───── TEXTO DEL EJERCICIO ─────

Me gusta la noche. El salón, tras el ajetreo del día, queda silencioso y, entonces, sentado en este sillón que perteneció a mi abuela, me siento dueño de un pequeño reino propio cuyo disfrute me gusta alargar hasta lo imposible. Los objetos parecen otros y han perdido su aspecto cotidiano. Los sonidos, aunque tengan el mismo origen, han modificado su tono. Suenan las cañerías, crujen las telas y las maderas, se oyen lejanos los pasos de algún vecino que llega tarde o los gemidos del amor que no sabe de horas. La noche tiene sus encantos, tan difíciles de explicar a aquellos a quienes les gusta acostarse temprano. Madrugar o trasnochar. Ser gallo o ave nocturna. Pero todos los encantos siempre tienen su peligro. La noche, algunas veces, se convierte en un abismo. En eso no es distinta del mar, del amor o de la vida misma.

─────

» QUÉ HAY QUE HACER
[1] Reproduce un pasaje del texto sobre la noche: empieza en las palabras "Me gusta la" y termina después de "la vida misma.".
[2] Pasa al inglés esta oración del texto sobre la noche: «La noche, algunas veces, se convierte en un abismo.»
El material no tiene nada que ver con el texto sobre la noche.

───── EXTRACTOS DEL MATERIAL ─────

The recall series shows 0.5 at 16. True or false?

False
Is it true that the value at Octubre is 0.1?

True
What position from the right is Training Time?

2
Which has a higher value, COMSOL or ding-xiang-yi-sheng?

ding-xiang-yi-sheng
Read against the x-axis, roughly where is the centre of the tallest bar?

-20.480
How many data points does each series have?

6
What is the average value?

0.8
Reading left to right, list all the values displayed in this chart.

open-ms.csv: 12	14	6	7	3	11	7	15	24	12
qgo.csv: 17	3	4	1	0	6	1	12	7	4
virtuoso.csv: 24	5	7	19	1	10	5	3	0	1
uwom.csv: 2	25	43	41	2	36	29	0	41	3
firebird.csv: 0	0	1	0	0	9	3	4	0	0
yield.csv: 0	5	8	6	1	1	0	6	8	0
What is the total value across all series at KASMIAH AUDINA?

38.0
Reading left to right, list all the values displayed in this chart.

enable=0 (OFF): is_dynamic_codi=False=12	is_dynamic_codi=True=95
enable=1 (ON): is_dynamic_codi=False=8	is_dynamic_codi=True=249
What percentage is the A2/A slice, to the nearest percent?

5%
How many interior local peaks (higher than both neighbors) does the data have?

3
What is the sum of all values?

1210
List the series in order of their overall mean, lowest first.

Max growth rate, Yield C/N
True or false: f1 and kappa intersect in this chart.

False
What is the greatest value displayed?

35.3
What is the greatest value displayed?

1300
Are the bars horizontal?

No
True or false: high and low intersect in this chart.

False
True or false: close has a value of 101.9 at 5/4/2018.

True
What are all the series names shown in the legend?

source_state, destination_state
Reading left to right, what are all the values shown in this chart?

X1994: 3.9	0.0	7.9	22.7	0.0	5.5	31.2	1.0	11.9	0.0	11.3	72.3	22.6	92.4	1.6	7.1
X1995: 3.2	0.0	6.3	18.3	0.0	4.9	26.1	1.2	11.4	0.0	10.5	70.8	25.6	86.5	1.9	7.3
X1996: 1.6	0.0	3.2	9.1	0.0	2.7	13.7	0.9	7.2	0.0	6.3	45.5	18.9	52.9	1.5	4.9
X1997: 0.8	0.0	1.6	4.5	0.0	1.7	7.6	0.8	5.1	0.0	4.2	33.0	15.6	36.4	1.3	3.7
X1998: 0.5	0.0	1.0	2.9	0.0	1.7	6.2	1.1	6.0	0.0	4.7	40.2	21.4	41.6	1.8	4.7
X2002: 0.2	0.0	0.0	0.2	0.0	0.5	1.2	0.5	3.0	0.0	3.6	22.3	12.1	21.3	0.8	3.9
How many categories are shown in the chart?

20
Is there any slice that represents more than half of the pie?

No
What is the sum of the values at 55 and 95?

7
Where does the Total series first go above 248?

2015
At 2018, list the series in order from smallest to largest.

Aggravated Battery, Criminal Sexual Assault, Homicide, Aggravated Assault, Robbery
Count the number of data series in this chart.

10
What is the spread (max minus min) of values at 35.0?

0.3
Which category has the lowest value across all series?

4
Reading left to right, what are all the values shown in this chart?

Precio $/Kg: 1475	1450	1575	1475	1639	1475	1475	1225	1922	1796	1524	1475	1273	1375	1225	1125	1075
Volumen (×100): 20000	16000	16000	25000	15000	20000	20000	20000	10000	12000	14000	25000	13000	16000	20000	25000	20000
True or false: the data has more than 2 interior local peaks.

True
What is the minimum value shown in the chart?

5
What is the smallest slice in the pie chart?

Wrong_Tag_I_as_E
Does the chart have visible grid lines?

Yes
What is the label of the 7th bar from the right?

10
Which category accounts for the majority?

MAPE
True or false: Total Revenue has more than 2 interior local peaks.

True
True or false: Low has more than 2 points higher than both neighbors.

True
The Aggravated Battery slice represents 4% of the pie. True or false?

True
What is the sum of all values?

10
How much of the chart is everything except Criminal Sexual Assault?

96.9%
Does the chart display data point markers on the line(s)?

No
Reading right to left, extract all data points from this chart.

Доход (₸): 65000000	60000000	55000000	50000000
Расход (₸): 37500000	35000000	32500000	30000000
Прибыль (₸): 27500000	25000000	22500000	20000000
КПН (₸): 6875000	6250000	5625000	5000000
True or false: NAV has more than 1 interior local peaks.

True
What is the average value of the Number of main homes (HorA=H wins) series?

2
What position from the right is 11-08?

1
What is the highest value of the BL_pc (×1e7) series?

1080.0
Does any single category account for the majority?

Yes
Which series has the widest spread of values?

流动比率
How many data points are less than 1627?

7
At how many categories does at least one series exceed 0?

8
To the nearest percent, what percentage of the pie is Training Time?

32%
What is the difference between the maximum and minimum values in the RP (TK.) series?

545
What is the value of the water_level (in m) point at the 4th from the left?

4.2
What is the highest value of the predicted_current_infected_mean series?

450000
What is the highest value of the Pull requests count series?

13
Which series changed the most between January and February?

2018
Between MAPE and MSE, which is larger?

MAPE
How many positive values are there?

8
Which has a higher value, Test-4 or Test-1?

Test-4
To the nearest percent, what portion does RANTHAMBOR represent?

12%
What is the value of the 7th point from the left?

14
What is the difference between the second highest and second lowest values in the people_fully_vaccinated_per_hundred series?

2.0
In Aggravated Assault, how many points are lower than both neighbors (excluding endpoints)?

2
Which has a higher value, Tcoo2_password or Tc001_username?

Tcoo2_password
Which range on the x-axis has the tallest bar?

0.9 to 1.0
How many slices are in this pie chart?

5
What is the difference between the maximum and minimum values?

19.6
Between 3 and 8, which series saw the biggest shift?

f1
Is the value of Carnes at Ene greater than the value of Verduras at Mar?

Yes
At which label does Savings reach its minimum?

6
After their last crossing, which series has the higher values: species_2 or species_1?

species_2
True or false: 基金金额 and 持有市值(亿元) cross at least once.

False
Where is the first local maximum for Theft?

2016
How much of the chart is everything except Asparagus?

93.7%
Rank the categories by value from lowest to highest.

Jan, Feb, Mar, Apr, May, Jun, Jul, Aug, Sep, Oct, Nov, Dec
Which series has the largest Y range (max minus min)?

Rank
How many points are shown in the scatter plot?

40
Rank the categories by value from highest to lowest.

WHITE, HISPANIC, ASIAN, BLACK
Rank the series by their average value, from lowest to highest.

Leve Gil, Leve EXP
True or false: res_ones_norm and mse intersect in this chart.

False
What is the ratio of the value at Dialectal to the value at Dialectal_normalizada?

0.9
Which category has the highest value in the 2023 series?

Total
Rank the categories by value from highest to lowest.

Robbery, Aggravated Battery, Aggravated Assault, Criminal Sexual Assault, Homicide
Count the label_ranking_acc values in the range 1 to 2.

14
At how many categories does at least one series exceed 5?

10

─────

» RESPUESTAS
[1]
Me gusta la noche. El salón, tras el ajetreo del día, queda silencioso y, entonces, sentado en este sillón que perteneció a mi abuela, me siento dueño de un pequeño reino propio cuyo disfrute me gusta alargar hasta lo imposible. Los objetos parecen otros y han perdido su aspecto cotidiano. Los sonidos, aunque tengan el mismo origen, han modificado su tono. Suenan las cañerías, crujen las telas y las maderas, se oyen lejanos los pasos de algún vecino que llega tarde o los gemidos del amor que no sabe de horas. La noche tiene sus encantos, tan difíciles de explicar a aquellos a quienes les gusta acostarse temprano. Madrugar o trasnochar. Ser gallo o ave nocturna. Pero todos los encantos siempre tienen su peligro. La noche, algunas veces, se convierte en un abismo. En eso no es distinta del mar, del amor o de la vida misma.

[2] The night, at times, becomes an abyss.